Unser Guide erklärt die Unterschiede der Ernährung in den Sektionen B und C.

Die Zelle des Häftlings 466 / 64 im Sektor B mit einem kleinen Fenster zum Innenhof ist winzig und kahl, gerade zwei mal zwei Meter groß. Auf dieser Fläche verbrachte Mandela 18 Jahre. Unvorstellbar, wie dieser Mann diese Erniedrigung körperlich und mental weggesteckt hat. Die Zellentür öffnet sich nicht, die Besucher fotografieren von außen. Die Zelle sieht heute anders aus als früher. Denn Mandela hatte statt der Filzdecken ein Bett sowie einen Tisch und ein Regal für seine Bücher.

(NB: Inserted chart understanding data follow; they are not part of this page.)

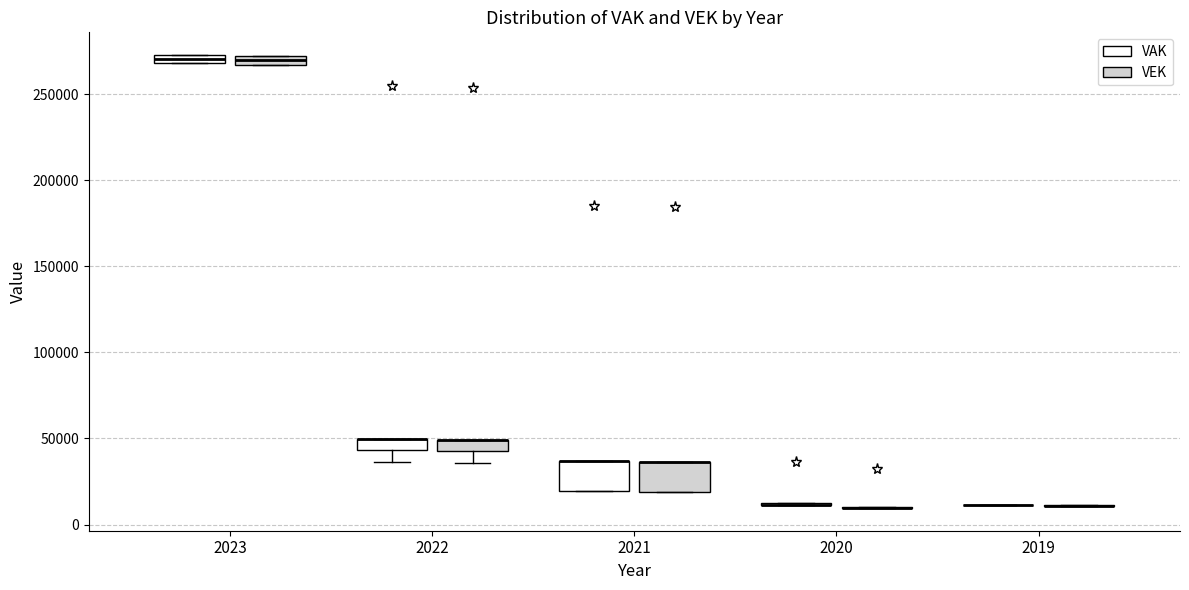

Where is the lower edge of the box for 2021 (VEK) on the y-axis? The values are not printed on the chart, so give them approximately, as read against the axis.

20000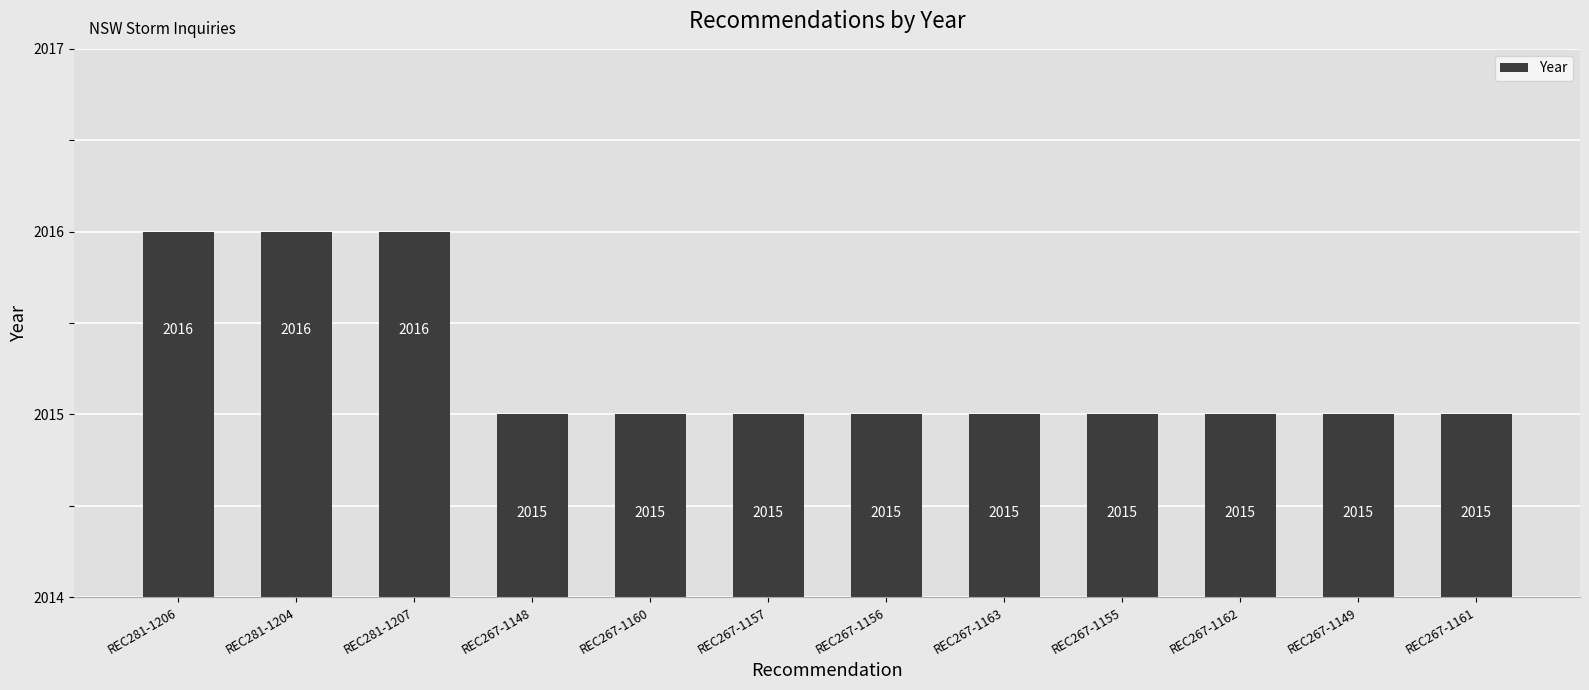

What is the average value?

2015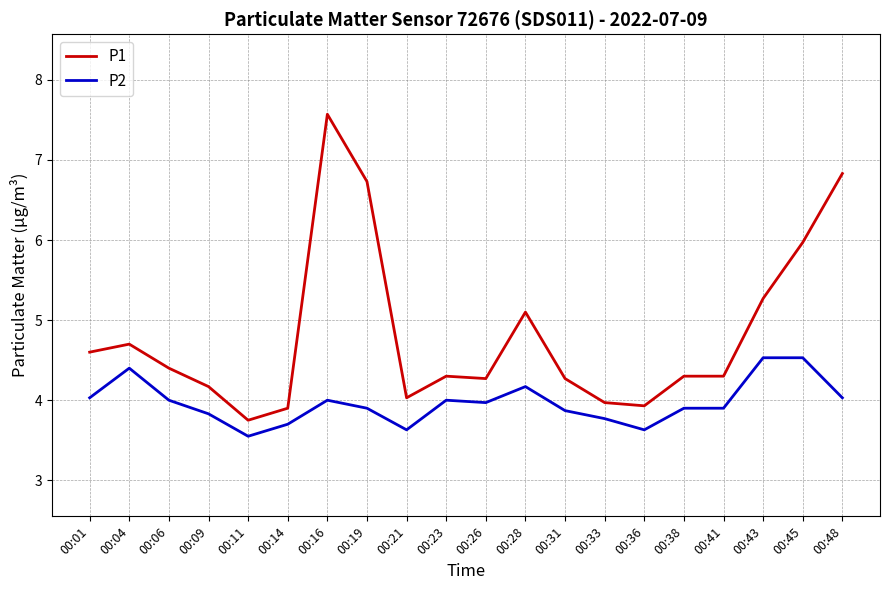

Which series has the largest range (max minus min)?

P1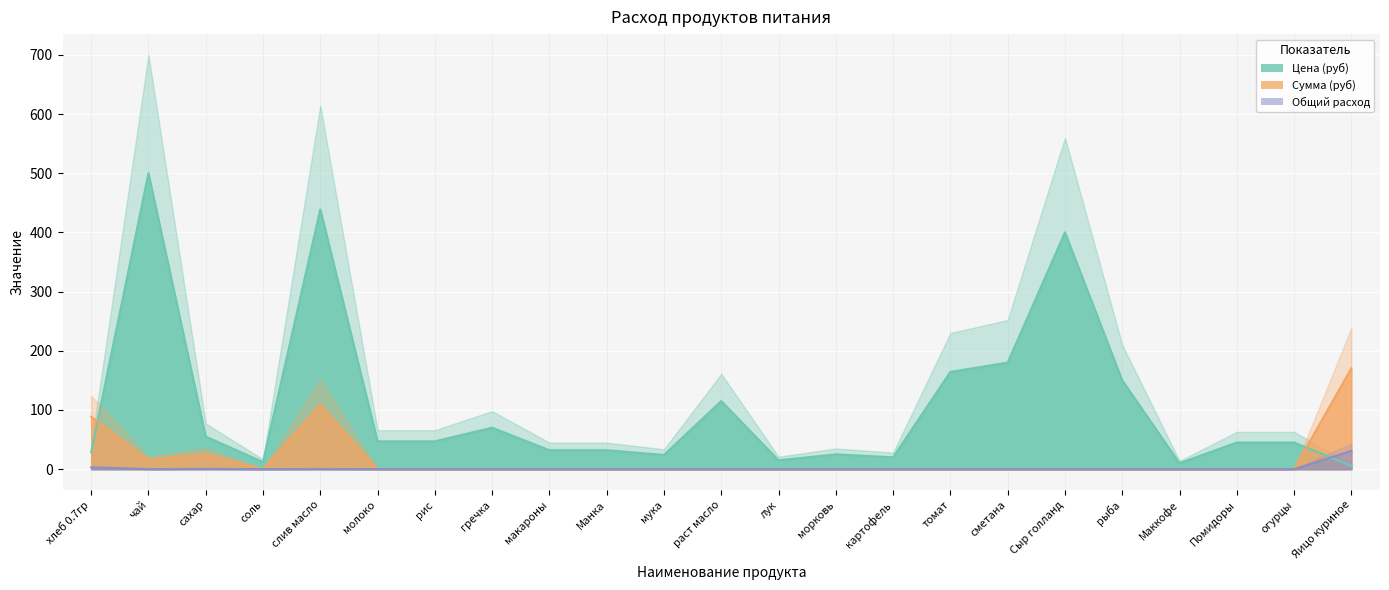

What are all the series names shown in the legend?

Цена (руб), Сумма (руб), Общий расход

Die Zelle von Häftling 466 / 64.

Häftlinge waren auf Robben Island nur Nummern. Mandela war 466 / 64, also der 466. Häftling im Jahr 1964. Es hat auch Ausbruchsversuche gegeben, zumindest für die Öffentlichkeit ohne Erfolg. Zu schaffen war die Strecke zum Festland wegen der starken Strömung und den eiskalten Temperaturen eigentlich nicht. Zudem konnten die meisten Insassen auch nicht schwimmen. Mit Neopren sind die elf Kilometer nach Kapstadt heute keine wirkliche Herausforderung mehr. Nach knapp 45 Minuten sind wir wieder in „Freiheit“. Ich gehe noch zum Kramat, der von den übrigen Touristen nicht beachtet wird. Und dann zurück zum Hafen, wo sich bereits mehrere Schulklassen für die Abfahrt aufgestellt haben.

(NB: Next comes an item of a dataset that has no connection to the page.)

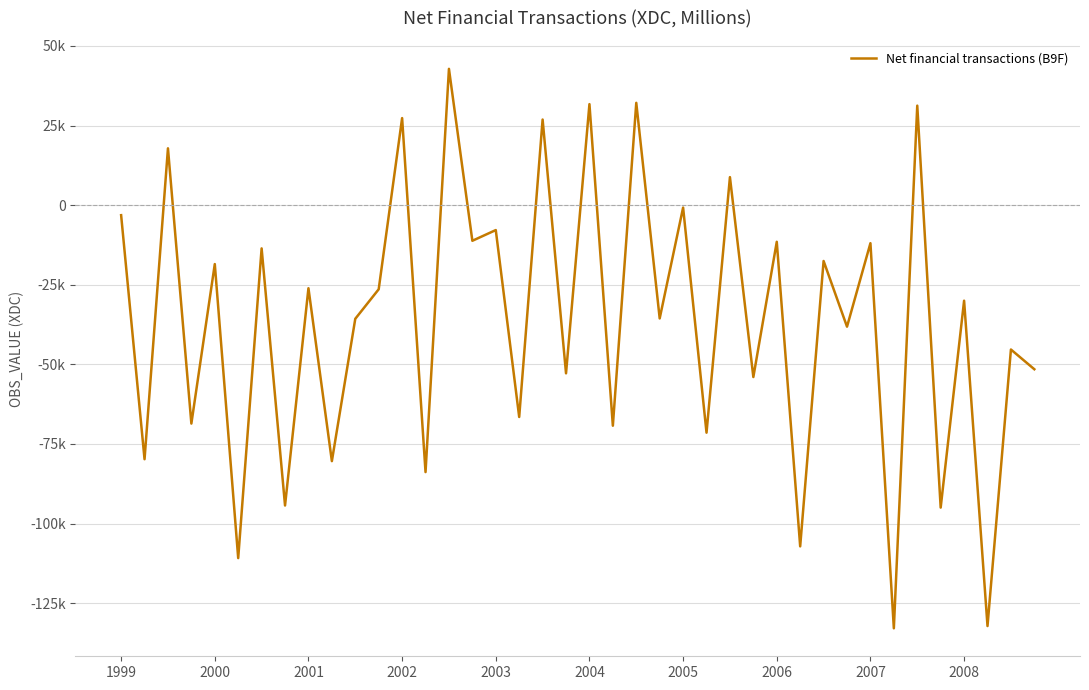

Does the chart have visible grid lines?

Yes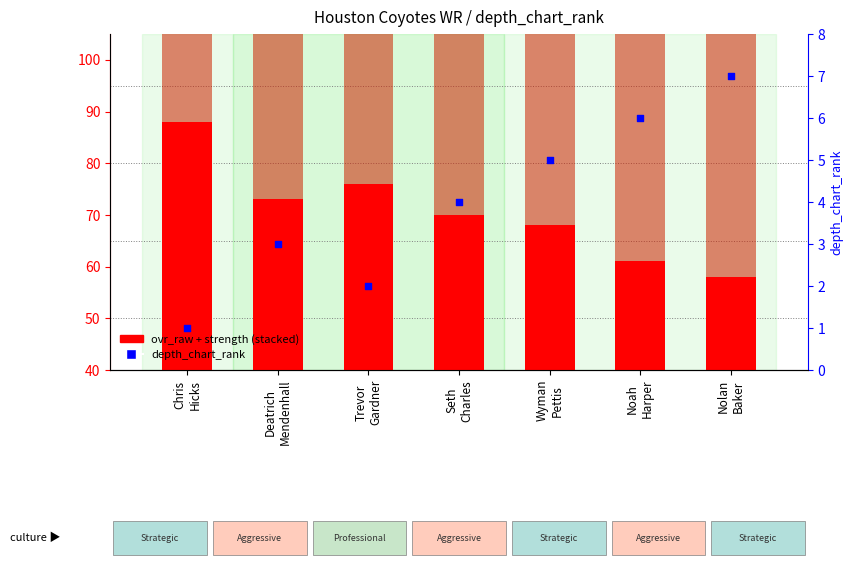

Which series reaches the maximum Y coordinate?

strength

Islamisches Heiligtum auf Robben Island.

Es ist eine ambivalente Erfahrung. Die bedrückende Information über die grausame Monotonie des inneren Insel-Lebens in der Vergangenheit und die Freude an der kargen äußerlichen Schönheit der Insel in der Gegenwart. Schwer vorstellbar, wie Menschen dieses Martyrium überleben konnten.